>> Start Records for this exercise
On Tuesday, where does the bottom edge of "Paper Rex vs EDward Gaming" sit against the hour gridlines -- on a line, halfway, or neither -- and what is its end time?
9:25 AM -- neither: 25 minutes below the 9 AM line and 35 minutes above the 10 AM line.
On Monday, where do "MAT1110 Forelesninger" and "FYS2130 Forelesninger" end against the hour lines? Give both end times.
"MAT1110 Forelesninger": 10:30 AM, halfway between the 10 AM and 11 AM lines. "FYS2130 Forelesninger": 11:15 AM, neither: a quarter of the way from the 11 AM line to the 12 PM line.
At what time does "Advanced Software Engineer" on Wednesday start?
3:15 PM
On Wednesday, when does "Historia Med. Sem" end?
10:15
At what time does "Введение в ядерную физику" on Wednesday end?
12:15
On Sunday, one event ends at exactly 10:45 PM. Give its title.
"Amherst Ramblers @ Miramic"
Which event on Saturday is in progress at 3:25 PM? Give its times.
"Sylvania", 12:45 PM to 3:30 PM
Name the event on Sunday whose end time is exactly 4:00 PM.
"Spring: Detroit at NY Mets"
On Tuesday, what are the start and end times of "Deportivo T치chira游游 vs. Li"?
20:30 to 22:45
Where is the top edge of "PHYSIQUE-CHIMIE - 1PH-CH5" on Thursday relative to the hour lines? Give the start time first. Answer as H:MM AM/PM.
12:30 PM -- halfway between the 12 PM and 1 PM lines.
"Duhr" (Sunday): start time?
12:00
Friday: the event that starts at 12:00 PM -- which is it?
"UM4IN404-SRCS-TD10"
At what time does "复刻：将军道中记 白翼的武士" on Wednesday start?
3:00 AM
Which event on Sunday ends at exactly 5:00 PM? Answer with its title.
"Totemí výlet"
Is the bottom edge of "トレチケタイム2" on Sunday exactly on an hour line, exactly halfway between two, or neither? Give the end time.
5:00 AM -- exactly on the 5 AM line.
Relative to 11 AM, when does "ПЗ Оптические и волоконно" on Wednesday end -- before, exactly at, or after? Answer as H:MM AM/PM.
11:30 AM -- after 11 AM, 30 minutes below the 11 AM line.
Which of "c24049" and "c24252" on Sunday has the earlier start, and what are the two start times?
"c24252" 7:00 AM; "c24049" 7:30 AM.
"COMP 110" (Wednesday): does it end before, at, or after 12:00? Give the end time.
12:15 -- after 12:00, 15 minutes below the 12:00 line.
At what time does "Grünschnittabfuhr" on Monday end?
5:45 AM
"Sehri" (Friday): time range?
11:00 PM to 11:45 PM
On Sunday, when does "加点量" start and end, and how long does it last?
>> End Records for this exercise
Problem to solve:
Copy the records word for word, starting at the line that contains "(Sunday): start time?" and continuing through the last line of the records, both ends included.

Answer for the task:
"Duhr" (Sunday): start time?
12:00
Friday: the event that starts at 12:00 PM -- which is it?
"UM4IN404-SRCS-TD10"
At what time does "复刻：将军道中记 白翼的武士" on Wednesday start?
3:00 AM
Which event on Sunday ends at exactly 5:00 PM? Answer with its title.
"Totemí výlet"
Is the bottom edge of "トレチケタイム2" on Sunday exactly on an hour line, exactly halfway between two, or neither? Give the end time.
5:00 AM -- exactly on the 5 AM line.
Relative to 11 AM, when does "ПЗ Оптические и волоконно" on Wednesday end -- before, exactly at, or after? Answer as H:MM AM/PM.
11:30 AM -- after 11 AM, 30 minutes below the 11 AM line.
Which of "c24049" and "c24252" on Sunday has the earlier start, and what are the two start times?
"c24252" 7:00 AM; "c24049" 7:30 AM.
"COMP 110" (Wednesday): does it end before, at, or after 12:00? Give the end time.
12:15 -- after 12:00, 15 minutes below the 12:00 line.
At what time does "Grünschnittabfuhr" on Monday end?
5:45 AM
"Sehri" (Friday): time range?
11:00 PM to 11:45 PM
On Sunday, when does "加点量" start and end, and how long does it last?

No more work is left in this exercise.